My Lords, I apologise for missing that point. I am not sure whether it was made when I slipped out—it conceivably was—but it is a fair point anyway. If I may, I will write to the noble Lord about it and copy that to other noble Lords who participated in the debate.
My Lords, I am extremely grateful to the Minister for the comprehensive answer he has given to the Motion. I am also most grateful to all other noble Lords who have spoken in this short debate. I would never go so far as to try to question matters of reasonableness and accuracy, or to cross swords with the noble and learned Lord, Lord Hope, especially as he is the Convenor of our Cross-Bench group—and a much cherished and honoured Convener as well.
However, two things come out of this. First, there is an urgent need to sort out CCA online. I am particularly grateful to the Minister for inviting me to discuss the process issues, because they are numerous. If I could arrange to come and see him with a team of people who could explain what the issues are and why they are so grindingly irritating to ratepayers, and give such a bad impression of the whole thing, then trying to clear the air on that would be very good.
Secondly, yes, the overall system needs fixing and there is to some degree a focus on these SIs in that context. But various things follow from that: there has to be proper finance for it overall—a point mentioned by the noble Lord, Lord Beecham; there has to be a justification of the impost in absolute and relative terms, compared with other things, and we have lost sight of that a little; and there has to be in the change in the style of management. We are to some extent in this together and if the Government are serious in saying, “We are pro-business”, we cannot have a situation where businesses are set on edge by such a system. It is entirely negative and unnecessary, so there has to be a change in the style of management.
Part of the key to this is the transparency of information. As soon as people start thinking that information is being concealed from them, they become suspicious that there is some malevolence hiding behind it. The proof of the pudding will obviously be in the eating here. The whole point about a non-domestic tax, particularly since it affects so many businesses, is that it must rest on the taxpayer’s confidence that it is being dealt with efficiently, expeditiously and, above all, fairly. We should bear in mind that business rates have a long and cherished heritage. When I started dealing with rating matters back in 1975, it was one of the lowest cost and most efficient means of collecting money for local government purposes. If we do not get that right, the alternative is mounting further appeals. If this provision eliminates individual appeals and starts giving rise to a whole series of class actions, the impediment—the drag—that it will cause in the system will be the same.

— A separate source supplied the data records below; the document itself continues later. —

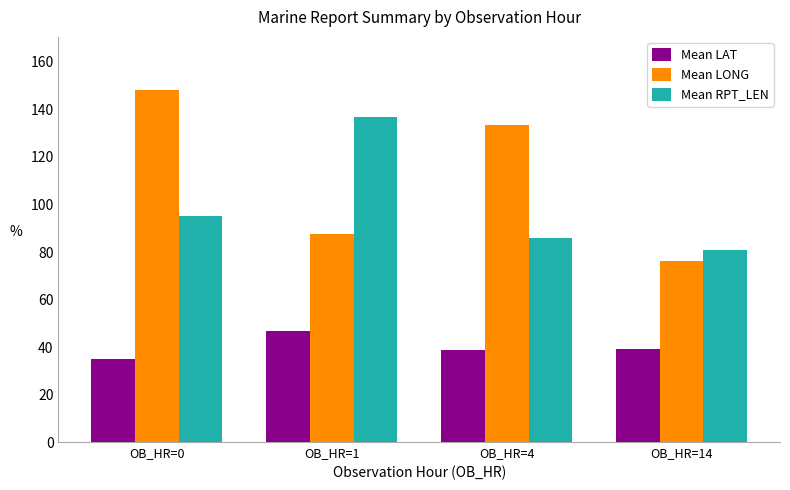

At which label does Mean RPT_LEN reach its peak?

OB_HR=1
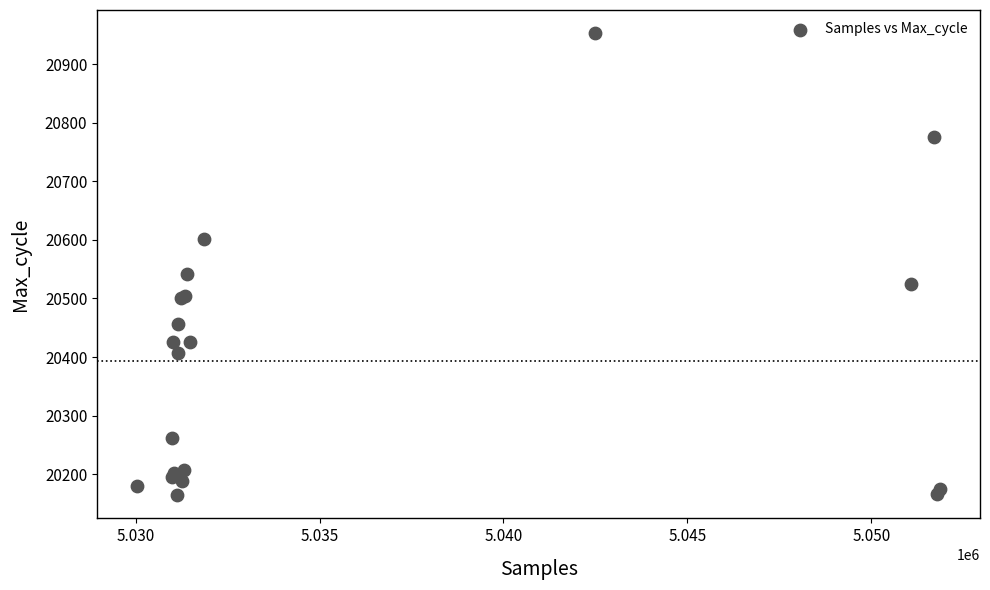

What Y value in the scatter plot is closest to 20558?

20542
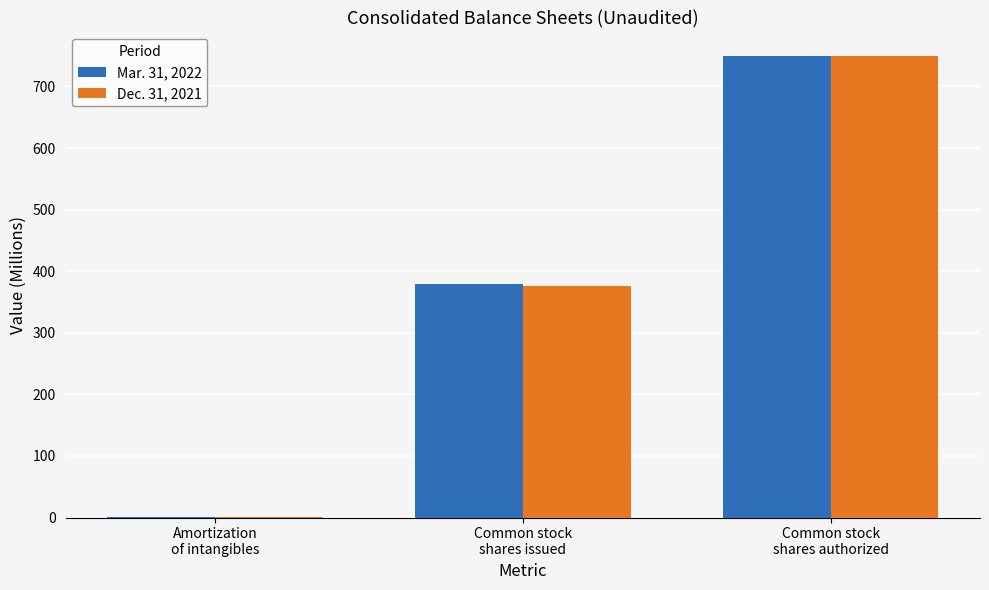

What is the difference between the Dec. 31, 2021 values at Amortization
of intangibles and Common stock
shares issued?

375.1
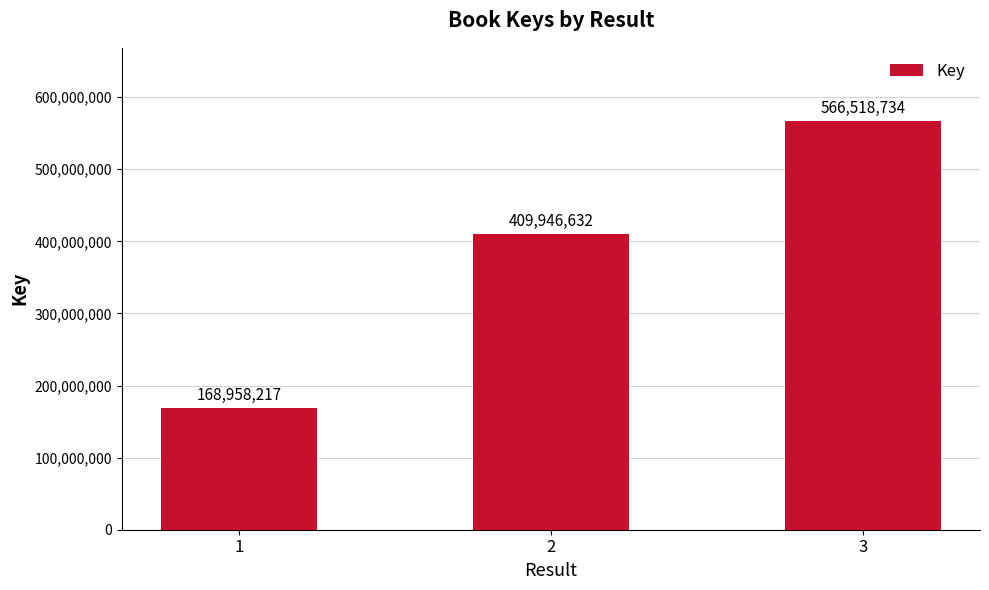

How many categories are shown in the chart?

3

This has been a very welcome opportunity to air these views. There are certain things that I dare say the Minister and I are probably destined never quite to agree on. It would be almost inconceivable if that were the case. I appreciate that an effort is being made here, but we need the financial resource and manpower to go into that to try to sort this out. If it is not sorted out, it will continue to cause us problems. Having said that, and with thanks to all noble Lords who have spoken and to the Minister, I beg leave to withdraw the Motion.